Mammoet was contracted to move and install four new gates for Terminal C at Dallas-Fort Worth Airport in Texas. The modules, which were broken up into six prefabricated pieces, were the first loads to be moved by Mammoet’s newly innovated Mega Jack 300 jacking cradles.
The conventional approach to jacking operations often requires ‘falsework’, whereby the load is moved onto temporary steel support structures. This jacking cradle technology creates a new way of transporting and jacking that eliminates the need for this extra work.
The Mega Jack 300 cradle is an in-house designed piece of equipment that allows the existing Mega Jack 300 to be positioned and operated between SPMTs, which allows the jacking and transport to be completed simultaneously - leading to more cost-effective, sustainable, and safer operations.

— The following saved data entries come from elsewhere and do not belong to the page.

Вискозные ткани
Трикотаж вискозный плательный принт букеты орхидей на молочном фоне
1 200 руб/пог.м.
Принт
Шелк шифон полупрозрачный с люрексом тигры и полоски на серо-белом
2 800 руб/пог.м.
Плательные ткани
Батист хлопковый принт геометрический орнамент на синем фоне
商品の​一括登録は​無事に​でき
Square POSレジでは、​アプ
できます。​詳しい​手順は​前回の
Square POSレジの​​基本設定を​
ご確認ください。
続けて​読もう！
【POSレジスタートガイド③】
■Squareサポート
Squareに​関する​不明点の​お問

Mammoet’s scope included moving each module from the fabrication yard, through the airfield, to Terminal C – approximately one mile (1.6km). To minimize disruption to the busy airport, mechanics and spare equipment was brought in on stand-by to ensure the runways would be able to reopen as scheduled. Each module was made of concrete, steel, and glass, with the largest measuring approximately 26m (84ft.) long, 29m long (~95 ft.) wide and 11 m high (~38 ft.) and weighing a total of 512t.

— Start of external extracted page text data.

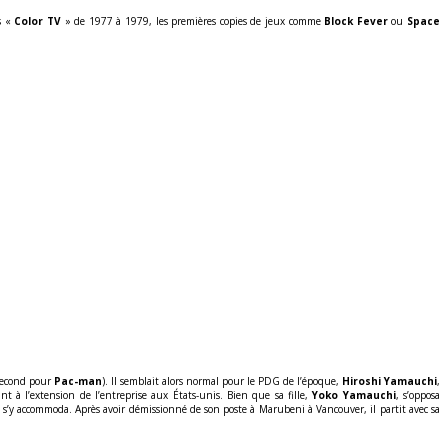
s «
Color TV
» de 1977 à 1979, les premières copies de jeux comme
Block Fever
ou
Space
second pour
Pac-man
). Il semblait alors normal pour le PDG de l’époque,
Hiroshi Yamauchi
,
t à l’extension de l’entreprise aux États-unis. Bien que sa fille,
Yoko Yamauchi
, s’opposa
t s’y accommoda. Après avoir démissionné de son poste à Marubeni à Vancouver, il partit avec sa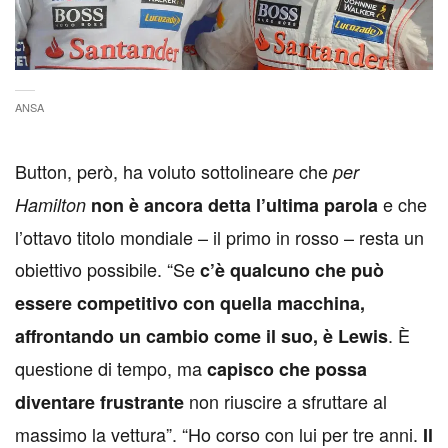
ANSA
B
utton, però, ha voluto sottolineare che
per
e che
Hamilton
non è ancora detta l’ultima parola
l’ottavo titolo mondiale – il primo in rosso – resta un
obiettivo possibile. “Se
c’è qualcuno che può
essere competitivo con quella macchina,
. È
affrontando un cambio come il suo, è Lewis
questione di tempo, ma
capisco che possa
non riuscire a sfruttare al
diventare frustrante
massimo la vettura”. “Ho corso con lui per tre anni.
Il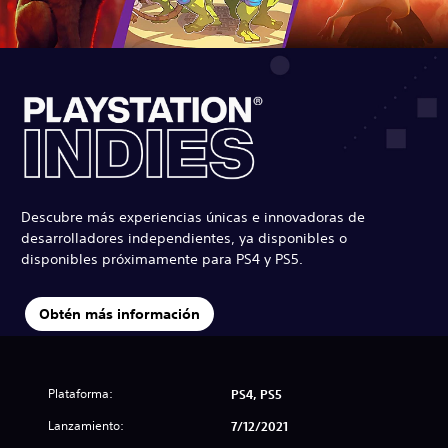
Descubre más experiencias únicas e innovadoras de
desarrolladores independientes, ya disponibles o
disponibles próximamente para PS4 y PS5.
Obtén más información
Plataforma:
PS4, PS5
Lanzamiento:
7/12/2021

Mammoet received the modules using of three trains of SPMT, totaling 51 axle-lines, with six Mega Jack 300 cradle systems attached. In order to get to Terminal C, the route crossed underneath the active Skylink Train, which connects passengers between terminals.
After passing through with a clearance of approximately 15 centimeters (6 inches) between the cargo and train track, each module was then carefully rotated and positioned in the designated jacking area in front of the foundation. With the trailers in place, the load was jacked up roughly 2 meters (~6 ft.) which allowed the modules to pass over the foundation’s anchor bolts.

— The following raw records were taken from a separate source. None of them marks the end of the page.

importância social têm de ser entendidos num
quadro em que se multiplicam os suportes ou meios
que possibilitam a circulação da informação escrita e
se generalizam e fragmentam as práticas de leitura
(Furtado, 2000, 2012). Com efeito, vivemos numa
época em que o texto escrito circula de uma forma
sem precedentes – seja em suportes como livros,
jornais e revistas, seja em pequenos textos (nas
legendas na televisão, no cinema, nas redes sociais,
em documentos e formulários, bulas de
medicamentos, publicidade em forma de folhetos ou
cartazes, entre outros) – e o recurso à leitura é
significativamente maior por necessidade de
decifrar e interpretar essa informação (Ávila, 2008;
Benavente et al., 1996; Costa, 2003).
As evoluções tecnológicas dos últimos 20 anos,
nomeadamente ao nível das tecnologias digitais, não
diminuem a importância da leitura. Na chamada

The columns that would support these structures were already in position. From here, transport of each section through this path of columns began, with a total distance of 173 meters (567 ft.) for the first and furthest traveling building.
The route involved a challenging turn with only a few centimeters of clearance between the trailers and columns. Finally, with each building’s legs in the desired location and with the use of trailer’s hydraulics, the loads could be installed in their final location to allow the client to weld between building and foundations.
This innovative approach using these jacking cradles resulted in a 20% savings on the overall schedule, with each module transport journey took just under one hour. The entire process of transport, positioning under the Skylink Train, raise and install per module was completed within a twelve-hour shift. The opening of the new gates is scheduled for June 2022.